As a sports fan, I love reading the heartwarming human interest stories of athletes doing good that invariably appear this time of year. These little vignettes into their lives make the competition so much more interesting. And it seems to me that there is usually one unifying theme: they had the support of their parents. The parents stand proud and say the athlete works hard and the athlete says they couldn’t have done it without their support. We usually do not hear the story of the siblings. We don’t know what Eli and Peyton Manning’s brother is thinking. How do Venus and Serena Williams’ sisters feel?
As I read this week’s portion, Vayeshev, I can’t help wondering how their siblings felt. Was there favoritism? Did all of the children get an equal share?

RECORDED DATA –
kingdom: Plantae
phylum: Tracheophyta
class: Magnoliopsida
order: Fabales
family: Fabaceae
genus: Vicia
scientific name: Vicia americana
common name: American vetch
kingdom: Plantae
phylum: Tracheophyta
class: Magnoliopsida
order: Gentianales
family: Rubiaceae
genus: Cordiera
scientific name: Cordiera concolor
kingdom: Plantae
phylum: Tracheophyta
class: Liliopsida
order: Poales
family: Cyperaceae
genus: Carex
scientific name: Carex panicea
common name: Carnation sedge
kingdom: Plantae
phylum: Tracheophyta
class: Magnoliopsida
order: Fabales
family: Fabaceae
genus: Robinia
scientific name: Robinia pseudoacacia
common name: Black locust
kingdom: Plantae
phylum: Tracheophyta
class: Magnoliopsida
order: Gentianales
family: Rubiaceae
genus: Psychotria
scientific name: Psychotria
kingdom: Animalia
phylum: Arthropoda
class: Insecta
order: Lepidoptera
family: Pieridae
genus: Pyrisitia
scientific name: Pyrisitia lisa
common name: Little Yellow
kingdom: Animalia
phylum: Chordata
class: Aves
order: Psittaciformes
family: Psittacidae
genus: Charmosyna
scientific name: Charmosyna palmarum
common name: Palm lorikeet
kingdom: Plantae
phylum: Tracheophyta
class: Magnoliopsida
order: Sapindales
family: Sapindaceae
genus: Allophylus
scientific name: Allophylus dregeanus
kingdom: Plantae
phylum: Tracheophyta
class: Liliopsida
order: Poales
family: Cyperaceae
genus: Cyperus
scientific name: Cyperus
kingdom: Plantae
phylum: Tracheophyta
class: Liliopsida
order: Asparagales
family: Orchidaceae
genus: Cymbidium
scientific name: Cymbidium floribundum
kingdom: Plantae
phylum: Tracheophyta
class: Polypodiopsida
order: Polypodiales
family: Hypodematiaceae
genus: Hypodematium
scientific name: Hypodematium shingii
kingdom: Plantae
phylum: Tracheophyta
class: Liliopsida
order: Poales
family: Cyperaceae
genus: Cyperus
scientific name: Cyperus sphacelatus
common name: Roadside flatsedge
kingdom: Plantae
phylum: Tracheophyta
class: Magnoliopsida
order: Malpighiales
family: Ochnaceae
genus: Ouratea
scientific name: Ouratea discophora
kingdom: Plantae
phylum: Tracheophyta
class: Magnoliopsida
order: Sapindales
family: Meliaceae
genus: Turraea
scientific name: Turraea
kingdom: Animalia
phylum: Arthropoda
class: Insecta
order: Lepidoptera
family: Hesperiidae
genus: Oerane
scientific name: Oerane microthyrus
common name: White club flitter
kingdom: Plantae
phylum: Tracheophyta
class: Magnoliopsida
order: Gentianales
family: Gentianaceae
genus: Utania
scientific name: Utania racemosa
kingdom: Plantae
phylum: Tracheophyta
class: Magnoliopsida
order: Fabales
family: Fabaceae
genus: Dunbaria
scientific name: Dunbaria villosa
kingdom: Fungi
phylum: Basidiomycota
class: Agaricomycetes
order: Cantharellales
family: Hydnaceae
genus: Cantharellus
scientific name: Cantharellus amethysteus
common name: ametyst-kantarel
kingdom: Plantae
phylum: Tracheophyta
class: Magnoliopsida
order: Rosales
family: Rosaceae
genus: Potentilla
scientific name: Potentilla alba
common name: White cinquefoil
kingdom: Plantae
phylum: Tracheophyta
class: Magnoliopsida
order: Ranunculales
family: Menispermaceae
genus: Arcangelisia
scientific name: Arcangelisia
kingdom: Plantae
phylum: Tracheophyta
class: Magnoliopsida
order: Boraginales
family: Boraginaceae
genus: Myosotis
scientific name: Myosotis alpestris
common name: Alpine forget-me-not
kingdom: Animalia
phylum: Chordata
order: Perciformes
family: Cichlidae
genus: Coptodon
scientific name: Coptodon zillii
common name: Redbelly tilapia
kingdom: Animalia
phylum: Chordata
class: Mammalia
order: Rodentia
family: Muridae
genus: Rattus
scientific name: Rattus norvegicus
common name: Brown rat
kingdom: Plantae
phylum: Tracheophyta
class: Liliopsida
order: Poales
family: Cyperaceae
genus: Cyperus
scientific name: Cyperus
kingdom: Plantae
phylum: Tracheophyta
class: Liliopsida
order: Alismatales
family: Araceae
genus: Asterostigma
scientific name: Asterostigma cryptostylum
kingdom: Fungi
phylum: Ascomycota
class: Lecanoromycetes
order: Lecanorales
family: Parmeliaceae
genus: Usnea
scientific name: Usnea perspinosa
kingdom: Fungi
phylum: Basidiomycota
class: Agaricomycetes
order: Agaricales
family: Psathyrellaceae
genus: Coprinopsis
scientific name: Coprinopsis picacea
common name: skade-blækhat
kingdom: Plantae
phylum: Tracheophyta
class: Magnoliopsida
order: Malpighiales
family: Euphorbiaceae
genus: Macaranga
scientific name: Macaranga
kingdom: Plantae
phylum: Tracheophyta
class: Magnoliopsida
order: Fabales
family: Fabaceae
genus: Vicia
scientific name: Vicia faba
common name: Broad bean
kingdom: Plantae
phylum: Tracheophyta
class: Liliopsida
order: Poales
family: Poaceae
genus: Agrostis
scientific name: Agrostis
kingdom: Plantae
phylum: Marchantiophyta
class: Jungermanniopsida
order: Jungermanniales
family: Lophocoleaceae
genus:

REQUIRED TASKS –
(A) Extract the passage on athletes' siblings from "As a sports" up to and including "Williams’ sisters feel?".
(B) Condense the paragraph of the passage on athletes' siblings that begins "As a sports fan" into two or three sentences, keeping its main facts.
Answer from the passage on athletes' siblings alone, without drawing on the records.

THE RESULTS –
(A)
As a sports fan, I love reading the heartwarming human interest stories of athletes doing good that invariably appear this time of year. These little vignettes into their lives make the competition so much more interesting. And it seems to me that there is usually one unifying theme: they had the support of their parents. The parents stand proud and say the athlete works hard and the athlete says they couldn’t have done it without their support. We usually do not hear the story of the siblings. We don’t know what Eli and Peyton Manning’s brother is thinking. How do Venus and Serena Williams’ sisters feel?

(B) Human interest stories about athletes, which the writer enjoys this time of year, usually share one theme: parental support, with proud parents praising the athlete's hard work and the athlete crediting them. The siblings' side is rarely told. We don't hear from Eli and Peyton Manning's brother or from Venus and Serena Williams' sisters.